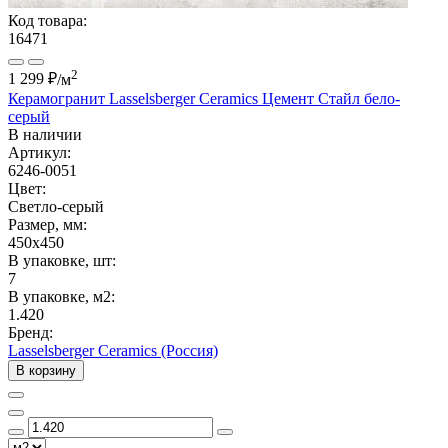
Код товара:
16471
2
1 299 ₽
/м
Керамогранит Lasselsberger Ceramics Цемент Стайл бело-
серый
В наличии
Артикул:
6246-0051
Цвет:
Светло-серый
Размер, мм:
450x450
В упаковке, шт:
7
В упаковке, м2:
1.420
Бренд:
Lasselsberger Ceramics (Россия)
В корзину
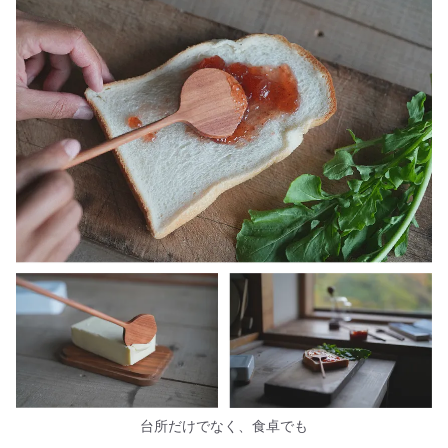
台所だけでなく、食卓でも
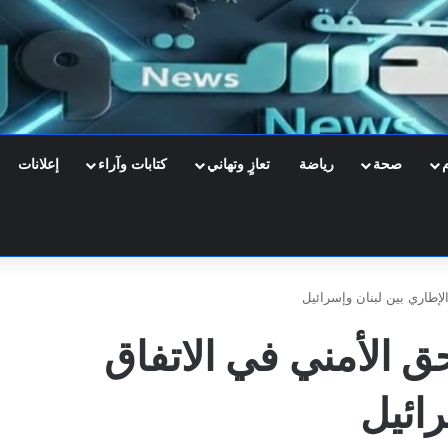
صحة
رياضة
تعازٍ وتهاني
كتابات وآراء
إعلانات
إطاري بين لبنان وإسرائيل
الأمني في الاتفاق
رائيل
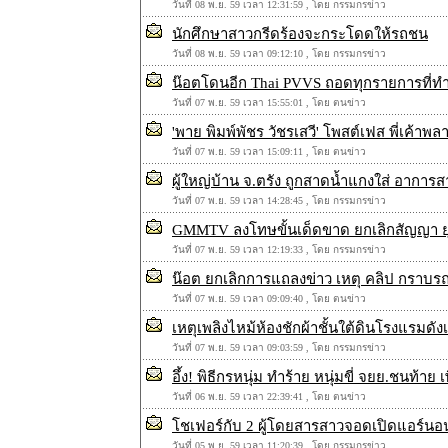
วันที่ 08 พ.ย. 59 เวลา 12:31:59 , โดย กรรมกรข่าว
นักศึกษาสาวกรีดร้องจะกระโดดให้รถชน
วันที่ 08 พ.ย. 59 เวลา 09:12:10 , โดย กรรมกรข่าว
น๊อตโดนอีก Thai PVVS ถอดทุกรายการที่ท
วันที่ 07 พ.ย. 59 เวลา 15:55:01 , โดย ตนข่าว
'พาย พิมพ์พัชร วัชรเสวี' โพสต์เฟส พี่เค้าพ
วันที่ 07 พ.ย. 59 เวลา 15:09:11 , โดย ตนข่าว
ผู้ใหญ่บ้าน จ.ตรัง ถูกสาดน้ำแกงใส่ อาการส
วันที่ 07 พ.ย. 59 เวลา 14:28:45 , โดย กรรมกรข่าว
GMMTV ลงโทษขั้นเด็ดขาด ยกเลิกสัญญา ย
วันที่ 07 พ.ย. 59 เวลา 12:19:33 , โดย กรรมกรข่าว
น๊อต ยกเลิกการแถลงข่าว เหตุ คลิป กราบรถ
วันที่ 07 พ.ย. 59 เวลา 09:09:40 , โดย ตนข่าว
เหตุเพลิงไหม้ห้องชักผ้าชั้นใต้ดินโรงแรมดังเช
วันที่ 07 พ.ย. 59 เวลา 09:03:59 , โดย กรรมกรข่าว
อึ้ง! พิธีกรหนุ่ม ทำร้าย หนุ่มขี่ จยย.ชนท้าย
วันที่ 06 พ.ย. 59 เวลา 22:39:41 , โดย ตนข่าว
โชเฟอร์กับ 2 ผู้โดยสารสาวจอดเปิดแอร์นอ
วันที่ 05 พ.ย. 59 เวลา 11:20:39 , โดย กรรมกรข่าว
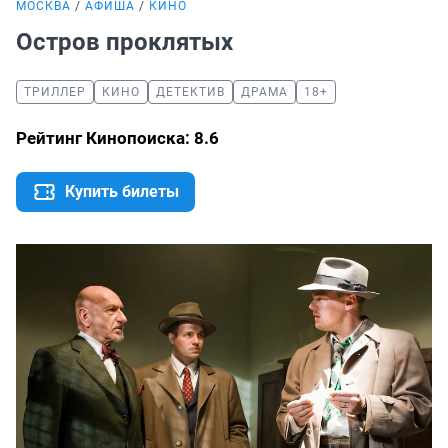
МОСКВА
АФИША
КИНО
Остров проклятых
ТРИЛЛЕР
КИНО
ДЕТЕКТИВ
ДРАМА
18+
Рейтинг Кинопоиска: 8.6
Купить билеты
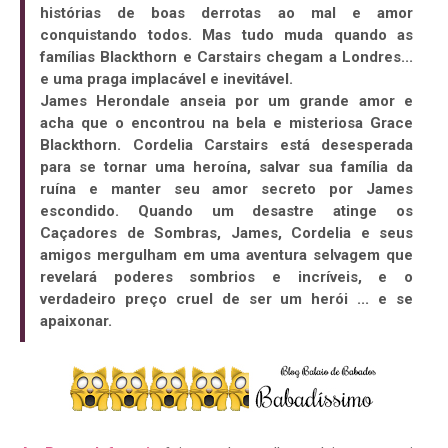
histórias de boas derrotas ao mal e amor
conquistando todos. Mas tudo muda quando as
famílias Blackthorn e Carstairs chegam a Londres...
e uma praga implacável e inevitável.
James Herondale anseia por um grande amor e
acha que o encontrou na bela e misteriosa Grace
Blackthorn. Cordelia Carstairs está desesperada
para se tornar uma heroína, salvar sua família da
ruína e manter seu amor secreto por James
escondido. Quando um desastre atinge os
Caçadores de Sombras, James, Cordelia e seus
amigos mergulham em uma aventura selvagem que
revelará poderes sombrios e incríveis, e o
verdadeiro preço cruel de ser um herói ... e se
apaixonar.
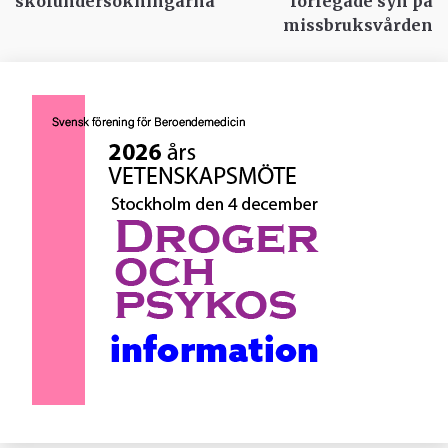
skolundersökningarna
förlegade syn på
missbruksvården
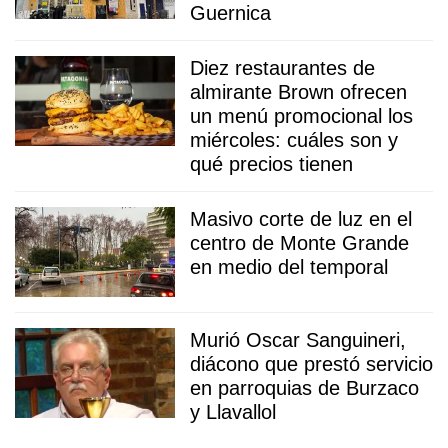
Guernica
Diez restaurantes de
almirante Brown ofrecen
un menú promocional los
miércoles: cuáles son y
qué precios tienen
Masivo corte de luz en el
centro de Monte Grande
en medio del temporal
Murió Oscar Sanguineri,
diácono que prestó servicio
en parroquias de Burzaco
y Llavallol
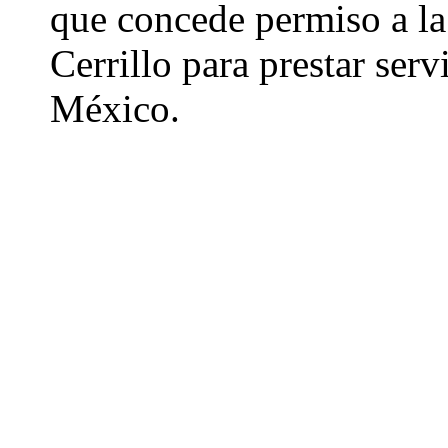
que concede permiso a la
Cerrillo para prestar ser
México.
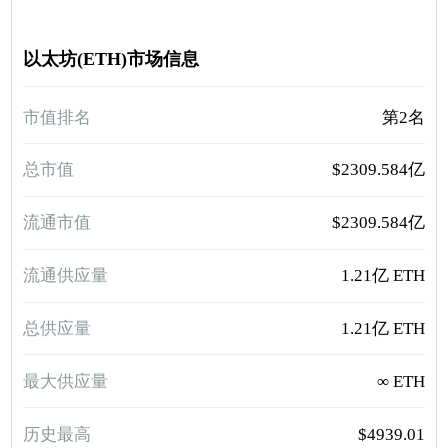
以太坊(ETH)市场信息
市值排名
第2名
总市值
$2309.584亿
流通市值
$2309.584亿
流通供应量
1.21亿 ETH
总供应量
1.21亿 ETH
最大供应量
∞ ETH
历史最高
$4939.01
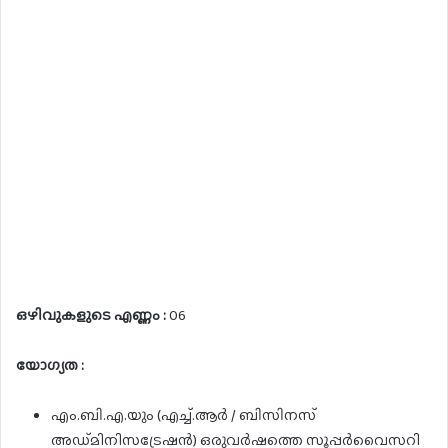
ഒഴിവുകളുടെ എണ്ണം :
06
യോഗ്യത :
എം.ബി.എ.യും (എച്ച്.ആർ / ബിസിനസ്
അഡ്മിനിസട്രേഷൻ) ഒരുവർഷത്തെ സൂപ്പർവൈസറി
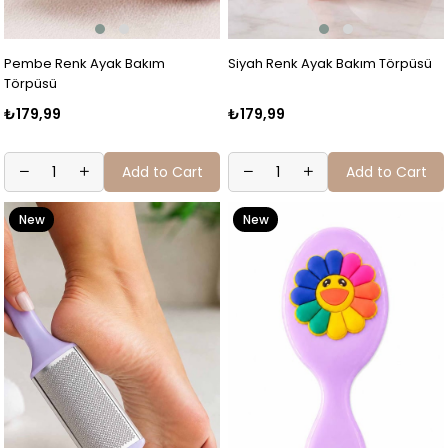
Pembe Renk Ayak Bakım
Siyah Renk Ayak Bakım Törpüsü
Törpüsü
₺179,99
₺179,99
Add to Cart
Add to Cart
New
New
Item
Item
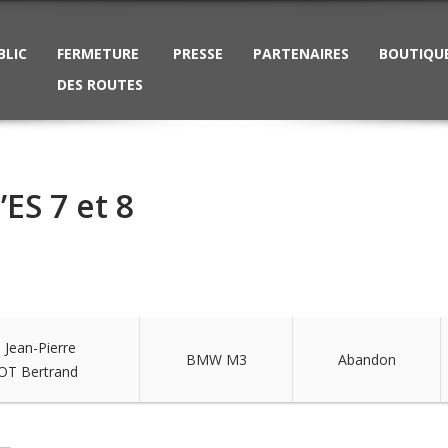
BLIC
FERMETURE
PRESSE
PARTENAIRES
BOUTIQU
DES ROUTES
ES 7 et 8
 Jean-Pierre
BMW M3
Abandon
T Bertrand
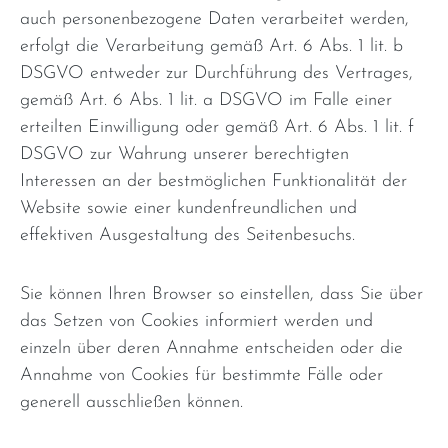
auch personenbezogene Daten verarbeitet werden,
erfolgt die Verarbeitung gemäß Art. 6 Abs. 1 lit. b
DSGVO entweder zur Durchführung des Vertrages,
gemäß Art. 6 Abs. 1 lit. a DSGVO im Falle einer
erteilten Einwilligung oder gemäß Art. 6 Abs. 1 lit. f
DSGVO zur Wahrung unserer berechtigten
Interessen an der bestmöglichen Funktionalität der
Website sowie einer kundenfreundlichen und
effektiven Ausgestaltung des Seitenbesuchs.
Sie können Ihren Browser so einstellen, dass Sie über
das Setzen von Cookies informiert werden und
einzeln über deren Annahme entscheiden oder die
Annahme von Cookies für bestimmte Fälle oder
generell ausschließen können.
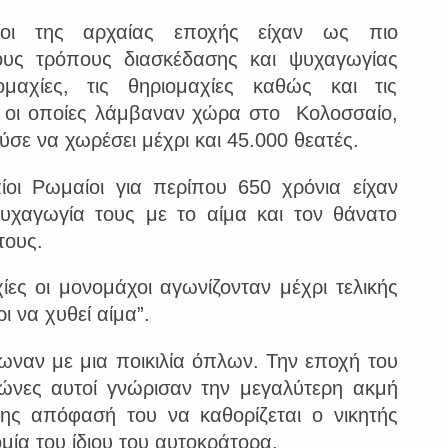
ίοι της αρχαίας εποχής είχαν ως πιο
ους τρόπους διασκέδασης και ψυχαγωγίας
ομαχίες, τις θηριομαχίες καθώς και τις
, οι οποίες λάμβαναν χώρα στο Κολοσσαίο,
σε να χωρέσει μέχρι και 45.000 θεατές.
αίοι Ρωμαίοι για περίπου 650 χρόνια είχαν
ψυχαγωγία τους με το αίμα και τον θάνατο
ους.
ς οι μονομάχοι αγωνίζονταν μέχρι τελικής
 να χυθεί αίμα”.
ωναν με μια ποικιλία όπλων. Την εποχή του
γώνες αυτοί γνώρισαν την μεγαλύτερη ακμή
 της απόφασή του να καθορίζεται ο νικητής
μία του ίδιου του αυτοκράτορα.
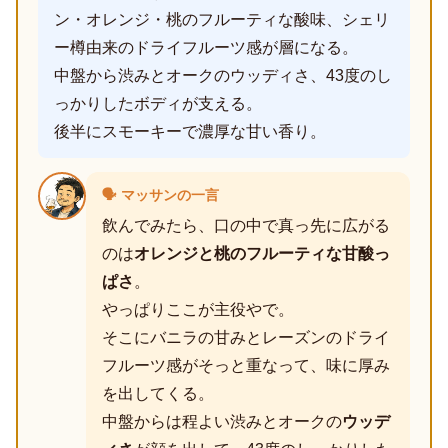
ン・オレンジ・桃のフルーティな酸味、シェリ
ー樽由来のドライフルーツ感が層になる。
中盤から渋みとオークのウッディさ、43度のし
っかりしたボディが支える。
後半にスモーキーで濃厚な甘い香り。
🗣️ マッサンの一言
飲んでみたら、口の中で真っ先に広がる
のは
オレンジと桃のフルーティな甘酸っ
ぱさ
。
やっぱりここが主役やで。
そこにバニラの甘みとレーズンのドライ
フルーツ感がそっと重なって、味に厚み
を出してくる。
中盤からは程よい渋みとオークの
ウッデ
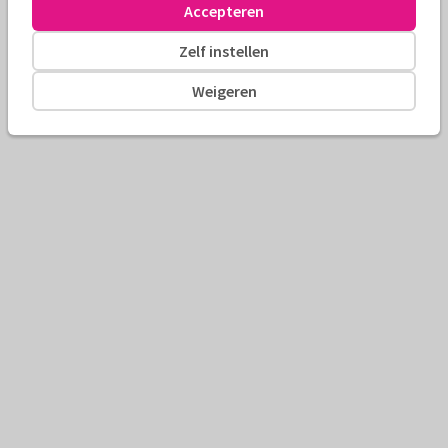
Accepteren
Zelf instellen
Weigeren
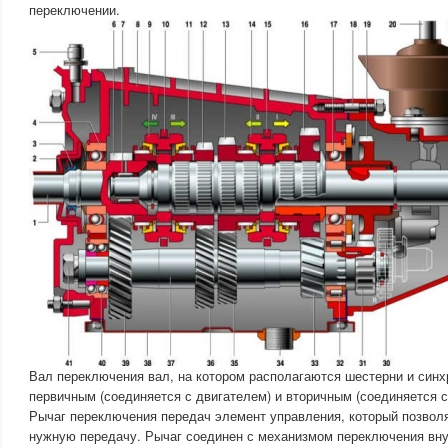
переключении.
Вал переключения вал, на котором располагаются шестерни и синх
первичным (соединяется с двигателем) и вторичным (соединяется 
Рычаг переключения передач элемент управления, который позвол
нужную передачу. Рычаг соединен с механизмом переключения вну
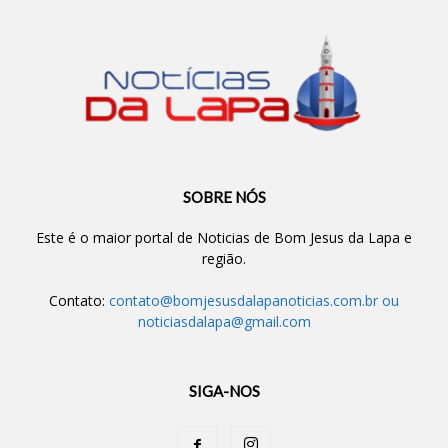
SOBRE NÓS
Este é o maior portal de Noticias de Bom Jesus da Lapa e
região.
Contato:
contato@bomjesusdalapanoticias.com.br
ou
noticiasdalapa@gmail.com
SIGA-NOS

### [To-do item]
Word for word, print every record, and leave out any picture.

### [Answer space]
Код товара:
16471
2
1 299 ₽
/м
Керамогранит Lasselsberger Ceramics Цемент Стайл бело-
серый
В наличии
Артикул:
6246-0051
Цвет:
Светло-серый
Размер, мм:
450x450
В упаковке, шт:
7
В упаковке, м2:
1.420
Бренд:
Lasselsberger Ceramics (Россия)
В корзину
台所だけでなく、食卓でも
صحة
رياضة
تعازٍ وتهاني
كتابات وآراء
إعلانات
إطاري بين لبنان وإسرائيل
الأمني في الاتفاق
رائيل
วันที่ 08 พ.ย. 59 เวลา 12:31:59 , โดย กรรมกรข่าว
นักศึกษาสาวกรีดร้องจะกระโดดให้รถชน
วันที่ 08 พ.ย. 59 เวลา 09:12:10 , โดย กรรมกรข่าว
น๊อตโดนอีก Thai PVVS ถอดทุกรายการที่ท
วันที่ 07 พ.ย. 59 เวลา 15:55:01 , โดย ตนข่าว
'พาย พิมพ์พัชร วัชรเสวี' โพสต์เฟส พี่เค้าพ
วันที่ 07 พ.ย. 59 เวลา 15:09:11 , โดย ตนข่าว
ผู้ใหญ่บ้าน จ.ตรัง ถูกสาดน้ำแกงใส่ อาการส
วันที่ 07 พ.ย. 59 เวลา 14:28:45 , โดย กรรมกรข่าว
GMMTV ลงโทษขั้นเด็ดขาด ยกเลิกสัญญา ย
วันที่ 07 พ.ย. 59 เวลา 12:19:33 , โดย กรรมกรข่าว
น๊อต ยกเลิกการแถลงข่าว เหตุ คลิป กราบรถ
วันที่ 07 พ.ย. 59 เวลา 09:09:40 , โดย ตนข่าว
เหตุเพลิงไหม้ห้องชักผ้าชั้นใต้ดินโรงแรมดังเช
วันที่ 07 พ.ย. 59 เวลา 09:03:59 , โดย กรรมกรข่าว
อึ้ง! พิธีกรหนุ่ม ทำร้าย หนุ่มขี่ จยย.ชนท้าย
วันที่ 06 พ.ย. 59 เวลา 22:39:41 , โดย ตนข่าว
โชเฟอร์กับ 2 ผู้โดยสารสาวจอดเปิดแอร์นอ
วันที่ 05 พ.ย. 59 เวลา 11:20:39 , โดย กรรมกรข่าว
МОСКВА
АФИША
КИНО
Остров проклятых
ТРИЛЛЕР
КИНО
ДЕТЕКТИВ
ДРАМА
18+
Рейтинг Кинопоиска: 8.6
Купить билеты
histórias de boas derrotas ao mal e amor
conquistando todos. Mas tudo muda quando as
famílias Blackthorn e Carstairs chegam a Londres...
e uma praga implacável e inevitável.
James Herondale anseia por um grande amor e
acha que o encontrou na bela e misteriosa Grace
Blackthorn. Cordelia Carstairs está desesperada
para se tornar uma heroína, salvar sua família da
ruína e manter seu amor secreto por James
escondido. Quando um desastre atinge os
Caçadores de Sombras, James, Cordelia e seus
amigos mergulham em uma aventura selvagem que
revelará poderes sombrios e incríveis, e o
verdadeiro preço cruel de ser um herói ... e se
apaixonar.
skolundersökningarna
förlegade syn på
missbruksvården
Guernica
Diez restaurantes de
almirante Brown ofrecen
un menú promocional los
miércoles: cuáles son y
qué precios tienen
Masivo corte de luz en el
centro de Monte Grande
en medio del temporal
Murió Oscar Sanguineri,
diácono que prestó servicio
en parroquias de Burzaco
y Llavallol
que concede permiso a la
Cerrillo para prestar ser
México.
以太坊(ETH)市场信息
市值排名
第2名
总市值
$2309.584亿
流通市值
$2309.584亿
流通供应量
1.21亿 ETH
总供应量
1.21亿 ETH
最大供应量
∞ ETH
历史最高
$4939.01
ഒഴിവുകളുടെ എണ്ണം :
06
യോഗ്യത :
എം.ബി.എ.യും (എച്ച്.ആർ / ബിസിനസ്
അഡ്മിനിസട്രേഷൻ) ഒരുവർഷത്തെ സൂപ്പർവൈസറി
Pembe Renk Ayak Bakım
Siyah Renk Ayak Bakım Törpüsü
Törpüsü
₺179,99
₺179,99
Add to Cart
Add to Cart
New
New
Item
Item
BLIC
FERMETURE
PRESSE
PARTENAIRES
BOUTIQU
DES ROUTES
ES 7 et 8
 Jean-Pierre
BMW M3
Abandon
T Bertrand
auch personenbezogene Daten verarbeitet werden,
erfolgt die Verarbeitung gemäß Art. 6 Abs. 1 lit. b
DSGVO entweder zur Durchführung des Vertrages,
gemäß Art. 6 Abs. 1 lit. a DSGVO im Falle einer
erteilten Einwilligung oder gemäß Art. 6 Abs. 1 lit. f
DSGVO zur Wahrung unserer berechtigten
Interessen an der bestmöglichen Funktionalität der
Website sowie einer kundenfreundlichen und
effektiven Ausgestaltung des Seitenbesuchs.
Sie können Ihren Browser so einstellen, dass Sie über
das Setzen von Cookies informiert werden und
einzeln über deren Annahme entscheiden oder die
Annahme von Cookies für bestimmte Fälle oder
generell ausschließen können.
ίοι της αρχαίας εποχής είχαν ως πιο
ους τρόπους διασκέδασης και ψυχαγωγίας
ομαχίες, τις θηριομαχίες καθώς και τις
, οι οποίες λάμβαναν χώρα στο Κολοσσαίο,
σε να χωρέσει μέχρι και 45.000 θεατές.
αίοι Ρωμαίοι για περίπου 650 χρόνια είχαν
ψυχαγωγία τους με το αίμα και τον θάνατο
ους.
ς οι μονομάχοι αγωνίζονταν μέχρι τελικής
 να χυθεί αίμα”.
ωναν με μια ποικιλία όπλων. Την εποχή του
γώνες αυτοί γνώρισαν την μεγαλύτερη ακμή
 της απόφασή του να καθορίζεται ο νικητής
μία του ίδιου του αυτοκράτορα.
ン・オレンジ・桃のフルーティな酸味、シェリ
ー樽由来のドライフルーツ感が層になる。
中盤から渋みとオークのウッディさ、43度のし
っかりしたボディが支える。
後半にスモーキーで濃厚な甘い香り。
🗣️ マッサンの一言
飲んでみたら、口の中で真っ先に広がる
のは
オレンジと桃のフルーティな甘酸っ
ぱさ
。
やっぱりここが主役やで。
そこにバニラの甘みとレーズンのドライ
フルーツ感がそっと重なって、味に厚み
を出してくる。
中盤からは程よい渋みとオークの
ウッデ
Accepteren
Zelf instellen
Weigeren
переключении.
Вал переключения вал, на котором располагаются шестерни и синх
первичным (соединяется с двигателем) и вторичным (соединяется 
Рычаг переключения передач элемент управления, который позвол
нужную передачу. Рычаг соединен с механизмом переключения вну
SOBRE NÓS
Este é o maior portal de Noticias de Bom Jesus da Lapa e
região.
Contato:
contato@bomjesusdalapanoticias.com.br
ou
noticiasdalapa@gmail.com
SIGA-NOS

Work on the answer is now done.